• **To-do item**: Wherever the word "honom" appears in a line of the records, copy that line.

Data for analysis START

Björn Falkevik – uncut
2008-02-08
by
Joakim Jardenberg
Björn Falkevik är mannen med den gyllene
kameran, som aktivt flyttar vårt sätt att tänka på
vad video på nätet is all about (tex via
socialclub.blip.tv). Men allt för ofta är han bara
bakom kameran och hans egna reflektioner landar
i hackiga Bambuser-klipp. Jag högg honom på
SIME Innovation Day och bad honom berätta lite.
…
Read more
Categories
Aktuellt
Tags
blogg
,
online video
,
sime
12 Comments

Data for analysis END

• **Exercise response**:
i hackiga Bambuser-klipp. Jag högg honom på
SIME Innovation Day och bad honom berätta lite.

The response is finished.